* _TEXTO DE LECTURA_

☆ ☆ ☆

Todo llega … cuando se sabe esperar. Durante seis meses el espíritu del río ha permanecido quieto, silente, aletargado, sin apenas molestar. Pero con las tempranas flores de los ávidos cerezos, el durmiente se despereza y me recuerda que hace ya mucho que mis botas no hollan ninguna ribera.
En las postrimerías del invierno llega por fin el ansiado día. Todo lleva mucho tiempo preparado ya. En realidad demasiado. Las botas limpias, la ropa doblada, los aparejos ordenados … Hay un cierto orden marcial en todo ello. Como si algún tipo de batalla estuviese en ciernes.
Programas el despertador, aunque bien sabes que no lo vas a necesitar y que en realidad esperarás en vela a que llegue una hora prudente para abandonar el confort de las sábanas. Aún falta mucho para el alba cuando sales de casa con todo el equipamiento y un saco lleno de ilusiones que se han ido fraguando en todos estos meses de espera.

Dos horas y media te separan del río. Los primeros kilómetros son pesados. Siempre parece sorprenderte el tráfico que hay a estas horas. Se juntan los que terminan la noche con los que somnolientos dirigen sus pasos a una nueva jornada de trabajo. Y también con los que quieren disfrutar de un día lejos de la atestada urbe. Quién sabe, algunos quizá estén yendo de pesca.
Con las primeras luces del alba el sueño se va tornando realidad. Las montañas se dibujan en el horizonte y un hermoso día despejado se va abriendo paso. Los hados sonríen a los pescadores mientras descorren el telón de la noche. Pescadores y pescadoras: con todos ustedes ¡el día de la apertura!
Un resplandor azul me distrae de mi enseñación. El camión delante de mi se aparta a un lado y me encuentro de frente con un agente de la ley. En la mitad del medio de una rotonda, me regala un pitorrito de plástico y me requiere que le dedique un soplido. Me pregunta que si he bebido. «No, señor agente, estoy borracho, pero no he bebido una gota». Tras constatarlo por sus propios medios, me desea que tenga un buen día y me deja de recuerdo el pitorrito. «Gracias señor agente, se hará lo que se pueda».

Por fin en destino. Todo es familiar por aquí. Nada parece haber cambiado. Todo está dispuesto como en los paisajes de tu memoria. Incluso la luz y el relente de la mañana son como recordabas. Estás en casa.
Y comienzan las liturgias.
La primera cosa es revisar el caudal del río desde el puente. Está realmente bajo para esta época del año. Le falta mas de medio metro de agua. Echas un vistazo a las cumbres. Deberían estar cubiertas por un copioso manto blanco — al fin y al cabo estamos en invierno — pero no hay mas que una fina capa de caspa. Si en breve no cae mas nieve, este año va a ser muy duro para el río. Confiemos en que pronto el cielo se volverá de color ceniza. Pero hoy el sol brilla fuerte y poderoso y anuncia un hermoso día de pesca.

☆ ☆ ☆

* _EL PROBLEMA_
Transcribe sin cambios el fragmento del texto sobre el día de apertura de la pesca que empieza por «Un resplandor azul» y llega hasta «Estás en casa.», ambos incluidos.

☆ ☆ ☆

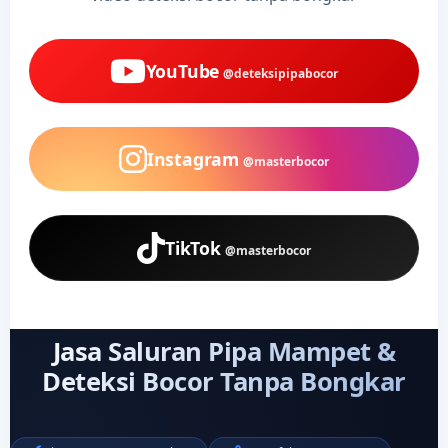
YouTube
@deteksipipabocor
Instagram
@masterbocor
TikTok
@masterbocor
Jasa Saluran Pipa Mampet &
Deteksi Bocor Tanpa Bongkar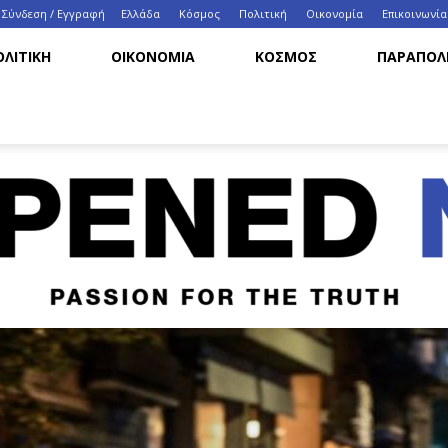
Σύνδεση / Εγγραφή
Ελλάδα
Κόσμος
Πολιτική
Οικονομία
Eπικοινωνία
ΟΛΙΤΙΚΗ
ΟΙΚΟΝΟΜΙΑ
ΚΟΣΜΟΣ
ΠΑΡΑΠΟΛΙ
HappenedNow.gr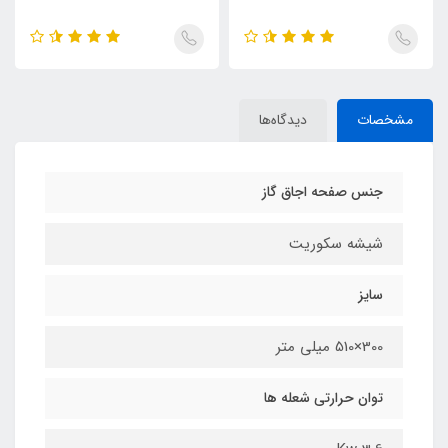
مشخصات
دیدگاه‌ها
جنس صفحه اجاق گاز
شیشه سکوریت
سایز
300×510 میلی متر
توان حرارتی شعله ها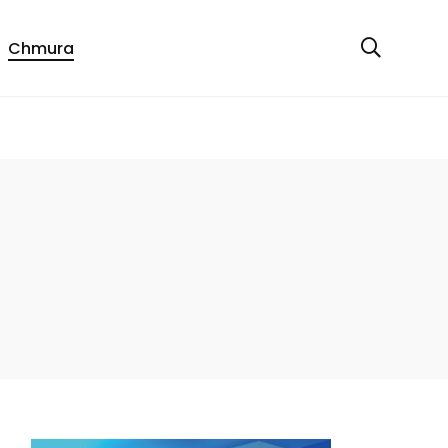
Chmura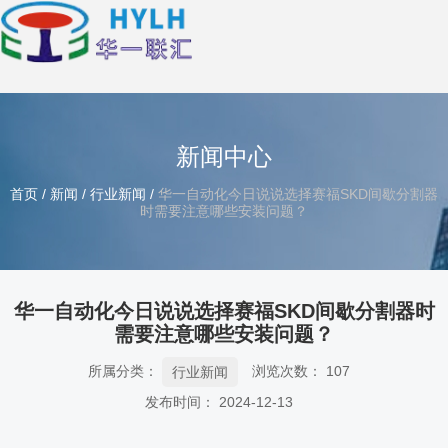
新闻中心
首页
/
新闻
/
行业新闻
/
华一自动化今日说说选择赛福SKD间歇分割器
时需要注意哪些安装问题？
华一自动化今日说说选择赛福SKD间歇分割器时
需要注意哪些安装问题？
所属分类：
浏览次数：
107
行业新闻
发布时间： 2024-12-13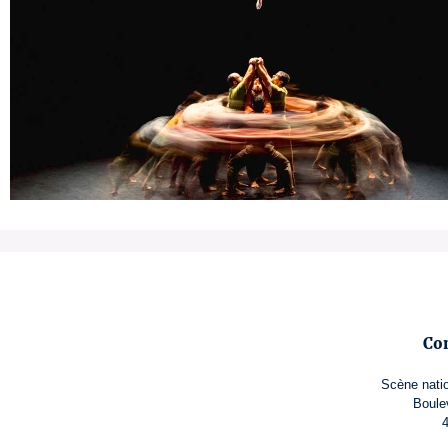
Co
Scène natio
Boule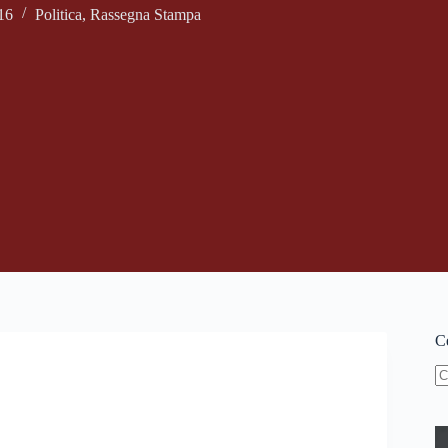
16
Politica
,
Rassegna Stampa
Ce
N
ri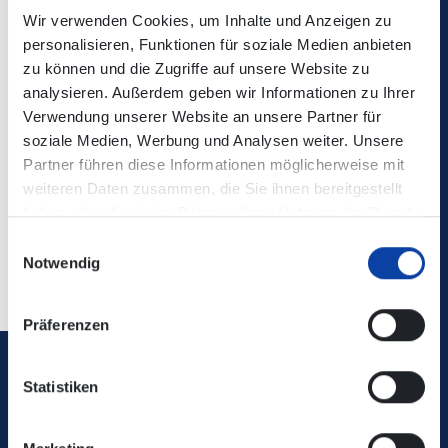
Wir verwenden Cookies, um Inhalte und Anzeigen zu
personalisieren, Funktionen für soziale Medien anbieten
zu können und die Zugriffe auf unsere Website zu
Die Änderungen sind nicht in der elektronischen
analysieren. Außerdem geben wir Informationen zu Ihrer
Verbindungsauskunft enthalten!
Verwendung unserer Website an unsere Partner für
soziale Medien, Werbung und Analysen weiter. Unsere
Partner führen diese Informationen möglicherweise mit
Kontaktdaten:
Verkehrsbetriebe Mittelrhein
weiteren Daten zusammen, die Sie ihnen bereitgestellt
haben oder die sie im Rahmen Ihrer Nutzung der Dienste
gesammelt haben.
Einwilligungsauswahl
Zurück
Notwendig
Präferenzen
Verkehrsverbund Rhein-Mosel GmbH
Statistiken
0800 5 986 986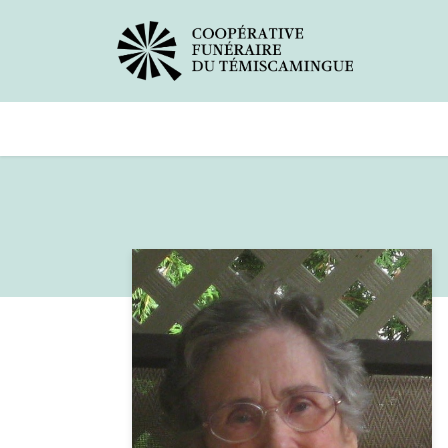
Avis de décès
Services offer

☆ ☆ ☆

* _RESPUESTA ESCRITA_
Un resplandor azul me distrae de mi enseñación. El camión delante de mi se aparta a un lado y me encuentro de frente con un agente de la ley. En la mitad del medio de una rotonda, me regala un pitorrito de plástico y me requiere que le dedique un soplido. Me pregunta que si he bebido. «No, señor agente, estoy borracho, pero no he bebido una gota». Tras constatarlo por sus propios medios, me desea que tenga un buen día y me deja de recuerdo el pitorrito. «Gracias señor agente, se hará lo que se pueda».

Por fin en destino. Todo es familiar por aquí. Nada parece haber cambiado. Todo está dispuesto como en los paisajes de tu memoria. Incluso la luz y el relente de la mañana son como recordabas. Estás en casa.